Lume chorou mais forte ainda do que na primeira vez.
“Eu nunca mais verei minha mãe novamente. Eu ficarei sozinha para sempre e eu vou morrer!”, soluçou a estrelinha.
Nadine a consolou como pôde:
“Não, veja só, eu estou aqui. Venha, vamos ver o vovô Coelhudo! Ele, que sabe de tudo, nos dirá o que fazer”.

O vovô Coelhudo era o mais velho e o mais sábio coelho de toda a floresta.

As duas novas amigas partiram, então, em direção à toca do vovô. Quando elas chegaram, o vovô dormia profundamente. Nadine o sacudiu para todos os lados.
“Vovô! Vovô! O senhor tem que ajudar Lume a voltar para o céu”, disse Nadine.
Estupefato, esfregando os olhos – porque pensava estar sonhando – o vovô viu Lume.
“Mas… mas… é impossível!”, gritou o coelho. “Uma estrela! Uma estrela aqui na terra!”
A pequena Nadine contou ao seu avô sobre a queda de Lume e perguntou a ele como enviá-la novamente para o céu.

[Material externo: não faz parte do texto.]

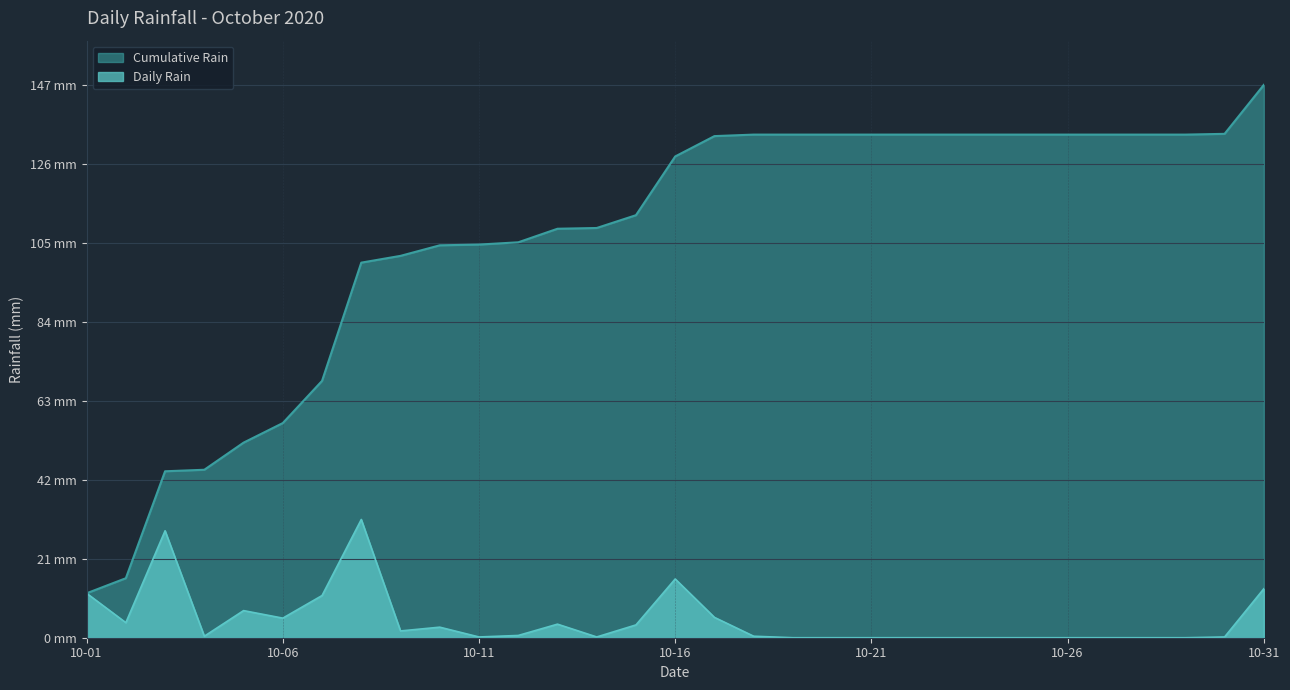

Rank the categories by value from highest to lowest.

2020-10-08, 2020-10-03, 2020-10-16, 2020-10-31, 2020-10-01, 2020-10-07, 2020-10-05, 2020-10-17, 2020-10-06, 2020-10-02, 2020-10-13, 2020-10-15, 2020-10-10, 2020-10-09, 2020-10-12, 2020-10-04, 2020-10-18, 2020-10-11, 2020-10-14, 2020-10-30, 2020-10-19, 2020-10-20, 2020-10-21, 2020-10-22, 2020-10-23, 2020-10-24, 2020-10-25, 2020-10-26, 2020-10-27, 2020-10-28, 2020-10-29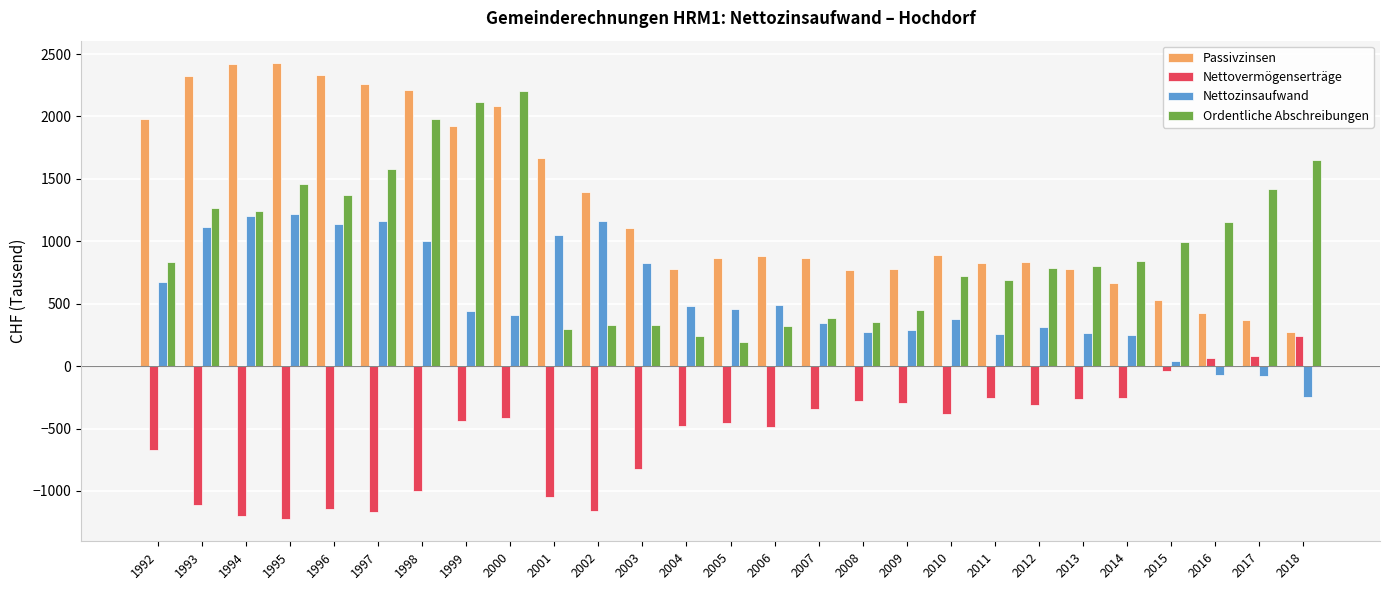

Rank the series by their maximum value, from lowest to highest.

Nettovermögenserträge, Nettozinsaufwand, Ordentliche Abschreibungen, Passivzinsen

Vovô Coelhudo mexeu em sua barba, preocupado. Na verdade, ele não sabia o que fazer. Mas como dizer isto à estrelinha que tinha lágrimas nos olhos?
“É preciso consultar os meus livros”, disse o homem sábio, voltando para a sua toca.

Poucos minutos mais tarde, Nadine gritou: “Vovô! Vovô! Venha depressa! Lume está se apagando!”

O vovô Coelhudo saiu imediatamente para constatar que a bela luz prateada da estrela se enfraquecia.
“Bem! Espere-me, eu vou olhar na minha biblioteca o mais rápido possível”, ele disse com uma voz confiante.

Mais de uma hora se passou antes que o vovô retornasse.
Durante esse tempo, Lume ficou mais fraca.

Aproximando-se de Nadine, o vovô Coelhudo explicou tristemente que Lume morreria; ela não poderia viver longe das estrelas, dos seus e que não havia nenhuma maneira de enviá-la de volta para o céu.

À medida em que o velho coelho falava, a luz de Lume diminuía e Nadine se entristeceu tanto que ela começou a chorar.
Então, o vovô Coelhudo segurou Nadine em cima de Lume, para que suas lágrimas caíssem sobre a estrela.

De repente, a luz da estrela se avivou e Lume se elevou lentamente acima do chão.

“Ah! Eu me sinto bem melhor e eu vou voltar para casa”, disse ela com alegria.

Nadine aplaudia de felicidade, toda saltitante.

Depois, ela olhou para o seu avô que tinha um ar interrogativo.
O vovô Coelhudo explicou às duas pequenas que era preciso lágrimas puras e sinceras para permitir que Lume retornasse ao céu.
Ele sentia muito por ter feito Nadine acreditar que sua nova amiga fosse morrer, mas era necessária uma ‘verdadeira’ tristeza.
Nadine e Lume tiveram tempo de se despedir antes que a estrelinha voltasse ao céu.

Lume prometeu a Nadine que, todas as noites, ela iluminaria o seu quarto para que ela nunca sentisse medo.
E, desde então, Nadine olha para o céu e suas noites são tranquilas e sem nenhum medo.